_SUPPLIED MATERIAL_
-*-*-

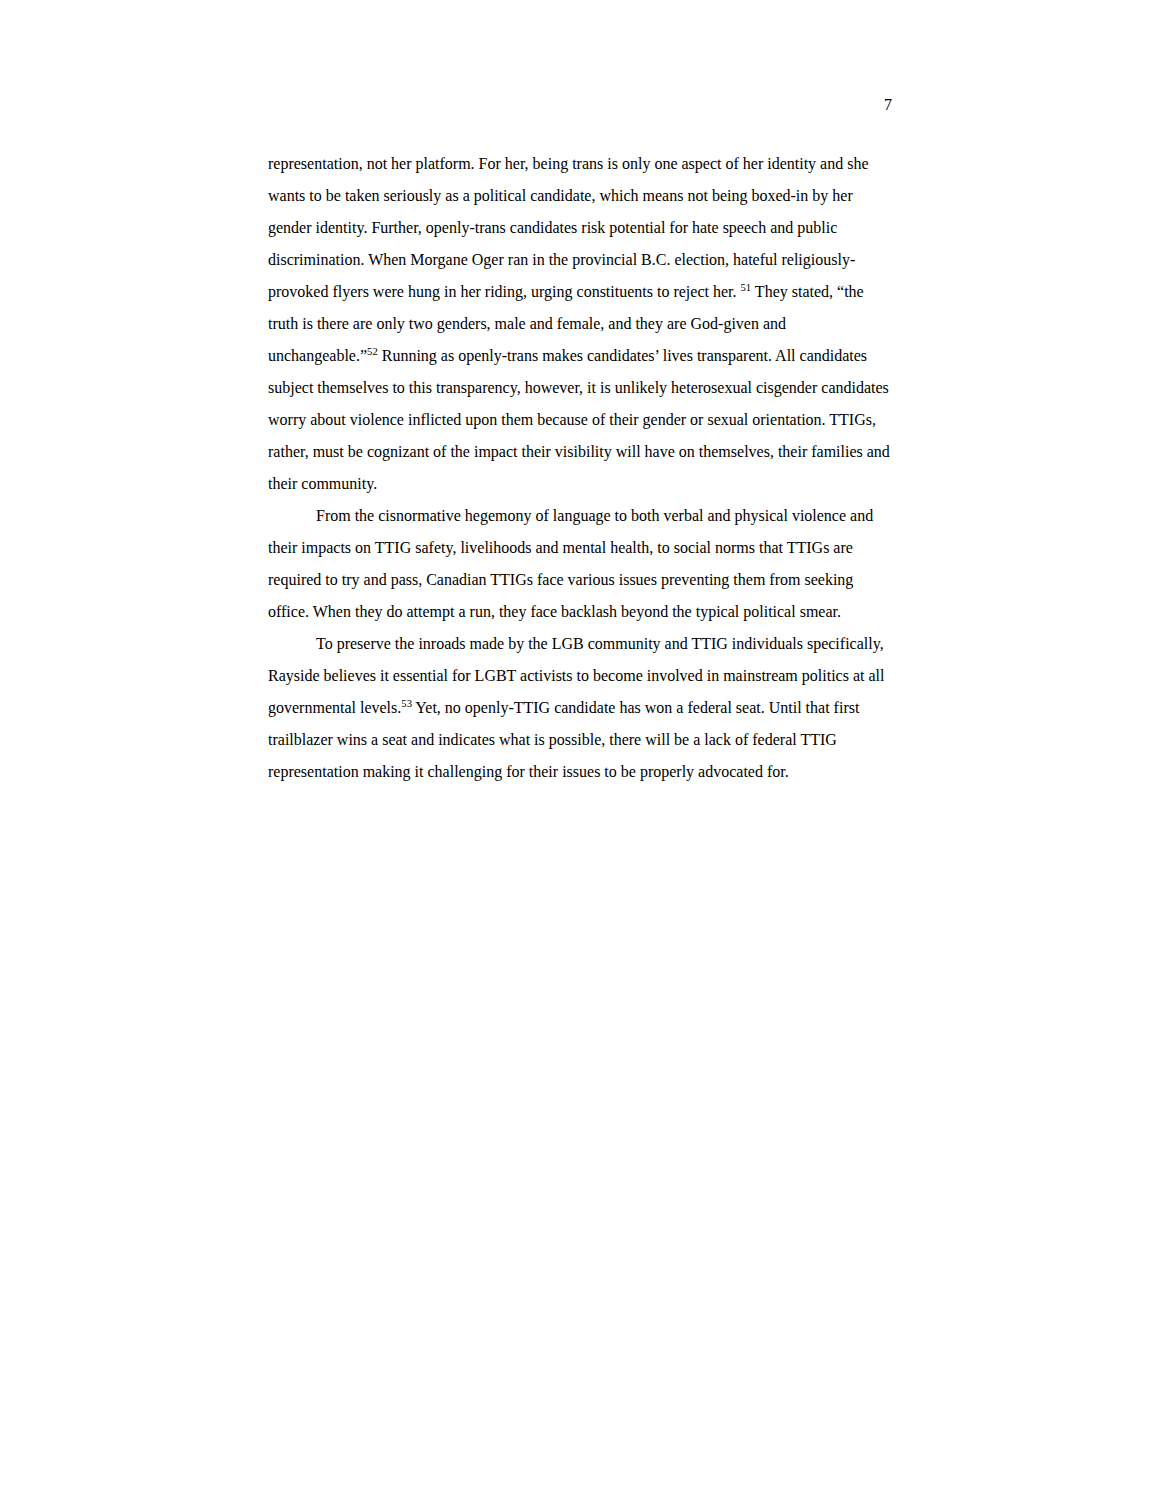7
representation, not her platform. For her, being trans is only one aspect of her identity and she wants to be taken seriously as a political candidate, which means not being boxed-in by her gender identity. Further, openly-trans candidates risk potential for hate speech and public discrimination. When Morgane Oger ran in the provincial B.C. election, hateful religiously-provoked flyers were hung in her riding, urging constituents to reject her. 51 They stated, “the truth is there are only two genders, male and female, and they are God-given and unchangeable.”52 Running as openly-trans makes candidates’ lives transparent. All candidates subject themselves to this transparency, however, it is unlikely heterosexual cisgender candidates worry about violence inflicted upon them because of their gender or sexual orientation. TTIGs, rather, must be cognizant of the impact their visibility will have on themselves, their families and their community.
From the cisnormative hegemony of language to both verbal and physical violence and their impacts on TTIG safety, livelihoods and mental health, to social norms that TTIGs are required to try and pass, Canadian TTIGs face various issues preventing them from seeking office. When they do attempt a run, they face backlash beyond the typical political smear.
To preserve the inroads made by the LGB community and TTIG individuals specifically, Rayside believes it essential for LGBT activists to become involved in mainstream politics at all governmental levels.53 Yet, no openly-TTIG candidate has won a federal seat. Until that first trailblazer wins a seat and indicates what is possible, there will be a lack of federal TTIG representation making it challenging for their issues to be properly advocated for.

-*-*-

_EXERCISE DIRECTIONS_
Each line in the listing that contains "When" should be returned.

_TASK ANSWER_
representation, not her platform. For her, being trans is only one aspect of her identity and she wants to be taken seriously as a political candidate, which means not being boxed-in by her gender identity. Further, openly-trans candidates risk potential for hate speech and public discrimination. When Morgane Oger ran in the provincial B.C. election, hateful religiously-provoked flyers were hung in her riding, urging constituents to reject her. 51 They stated, “the truth is there are only two genders, male and female, and they are God-given and unchangeable.”52 Running as openly-trans makes candidates’ lives transparent. All candidates subject themselves to this transparency, however, it is unlikely heterosexual cisgender candidates worry about violence inflicted upon them because of their gender or sexual orientation. TTIGs, rather, must be cognizant of the impact their visibility will have on themselves, their families and their community.
From the cisnormative hegemony of language to both verbal and physical violence and their impacts on TTIG safety, livelihoods and mental health, to social norms that TTIGs are required to try and pass, Canadian TTIGs face various issues preventing them from seeking office. When they do attempt a run, they face backlash beyond the typical political smear.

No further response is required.